* **To do**
Please give all of the data again, character for character, and drop the pictures.

* **Task input**
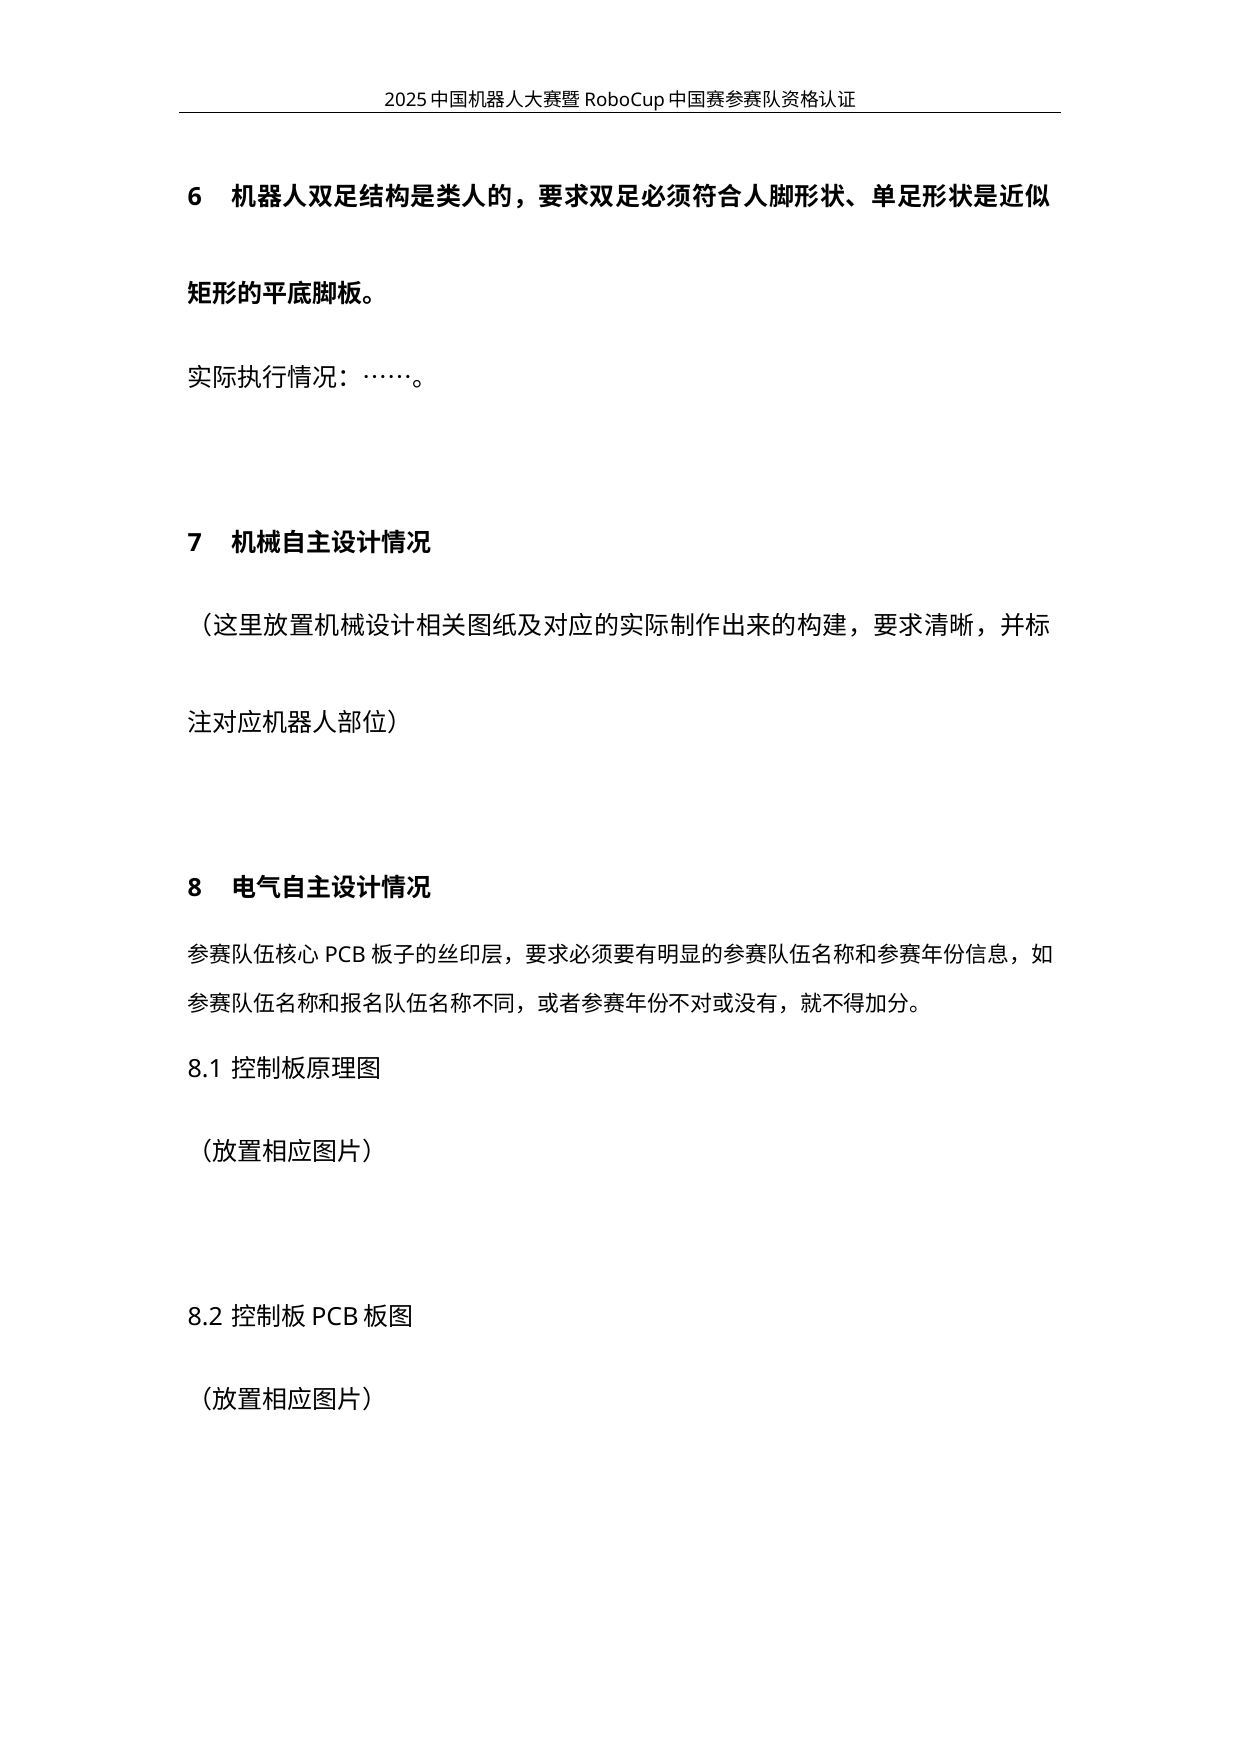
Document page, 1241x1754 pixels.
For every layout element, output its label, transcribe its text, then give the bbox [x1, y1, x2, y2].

text 8.2 控制板PCB板图 [187, 1282, 1053, 1347]
text （这里放置机械设计相关图纸及对应的实际制作出来的构建，要求清晰，并标注对应机器人部位） [187, 591, 1053, 753]
text （放置相应图片） [187, 1365, 1053, 1430]
text 7 机械自主设计情况 [187, 508, 1053, 573]
text 6 机器人双足结构是类人的，要求双足必须符合人脚形状、单足形状是近似矩形的平底脚板。 [187, 162, 1053, 324]
text 8 电气自主设计情况 [187, 853, 1053, 918]
text 实际执行情况：……。 [187, 343, 1053, 408]
text 8.1 控制板原理图 [187, 1034, 1053, 1099]
text 参赛队伍核心 PCB 板子的丝印层，要求必须要有明显的参赛队伍名称和参赛年份信息，如参赛队伍名称和报名队伍名称不同，或者参赛年份不对或没有，就不得加分。 [187, 937, 1053, 1018]
text （放置相应图片） [187, 1117, 1053, 1182]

* **Task result**
Document page, 1241x1754 pixels.
For every layout element, output its label, transcribe its text, then give the bbox [x1, y1, x2, y2].

text 8.2 控制板PCB板图 [187, 1282, 1053, 1347]
text （这里放置机械设计相关图纸及对应的实际制作出来的构建，要求清晰，并标注对应机器人部位） [187, 591, 1053, 753]
text （放置相应图片） [187, 1365, 1053, 1430]
text 7 机械自主设计情况 [187, 508, 1053, 573]
text 6 机器人双足结构是类人的，要求双足必须符合人脚形状、单足形状是近似矩形的平底脚板。 [187, 162, 1053, 324]
text 8 电气自主设计情况 [187, 853, 1053, 918]
text 实际执行情况：……。 [187, 343, 1053, 408]
text 8.1 控制板原理图 [187, 1034, 1053, 1099]
text 参赛队伍核心 PCB 板子的丝印层，要求必须要有明显的参赛队伍名称和参赛年份信息，如参赛队伍名称和报名队伍名称不同，或者参赛年份不对或没有，就不得加分。 [187, 937, 1053, 1018]
text （放置相应图片） [187, 1117, 1053, 1182]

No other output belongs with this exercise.